INSTRUCTIONS FOR THE TASK
Locate the word "style" in the entries below, then gather every line that holds it.

User interface change data:
◆ ◆ ◆ ◆ ◆ ◆ ◆
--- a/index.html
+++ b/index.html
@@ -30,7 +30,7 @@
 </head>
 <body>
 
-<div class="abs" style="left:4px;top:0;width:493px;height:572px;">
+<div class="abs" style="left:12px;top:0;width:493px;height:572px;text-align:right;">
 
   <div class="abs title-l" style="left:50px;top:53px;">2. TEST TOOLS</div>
◆ ◆ ◆ ◆ ◆ ◆ ◆
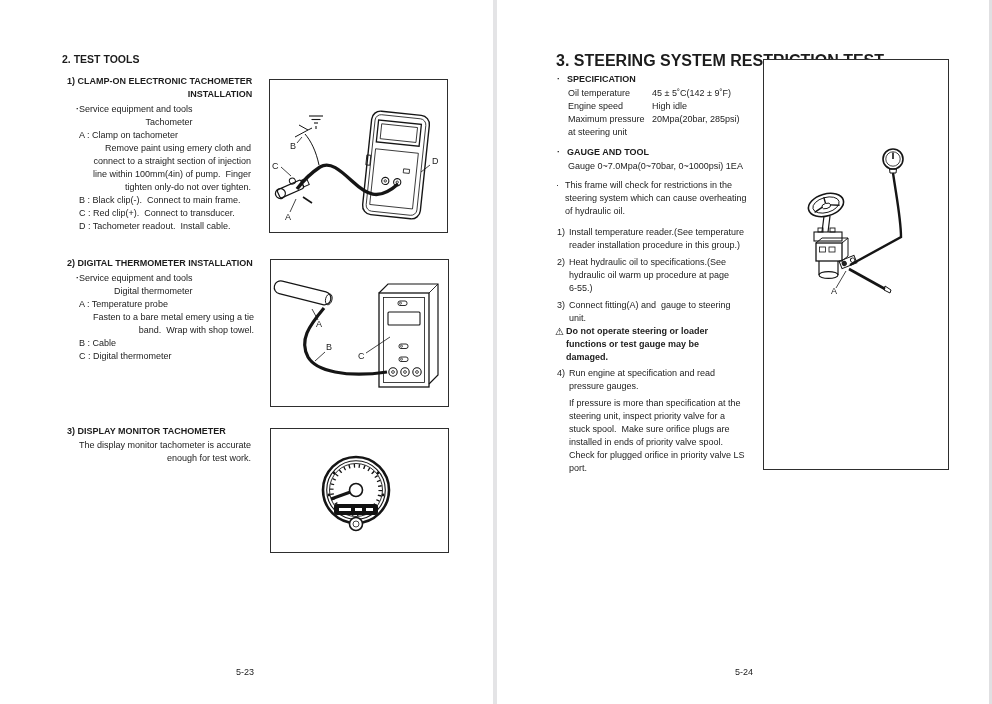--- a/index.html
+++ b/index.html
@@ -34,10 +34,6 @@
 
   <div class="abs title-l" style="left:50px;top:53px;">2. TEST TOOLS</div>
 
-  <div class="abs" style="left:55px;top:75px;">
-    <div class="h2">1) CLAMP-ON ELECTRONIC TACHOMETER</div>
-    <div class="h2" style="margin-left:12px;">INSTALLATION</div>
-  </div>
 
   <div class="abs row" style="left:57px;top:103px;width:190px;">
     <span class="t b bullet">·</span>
◆ ◆ ◆ ◆ ◆ ◆ ◆
RESULT FOR THIS TASK
-<div class="abs" style="left:4px;top:0;width:493px;height:572px;">
+<div class="abs" style="left:12px;top:0;width:493px;height:572px;text-align:right;">
   <div class="abs title-l" style="left:50px;top:53px;">2. TEST TOOLS</div>
   <div class="abs title-l" style="left:50px;top:53px;">2. TEST TOOLS</div>
-  <div class="abs" style="left:55px;top:75px;">
-    <div class="h2" style="margin-left:12px;">INSTALLATION</div>
   <div class="abs row" style="left:57px;top:103px;width:190px;">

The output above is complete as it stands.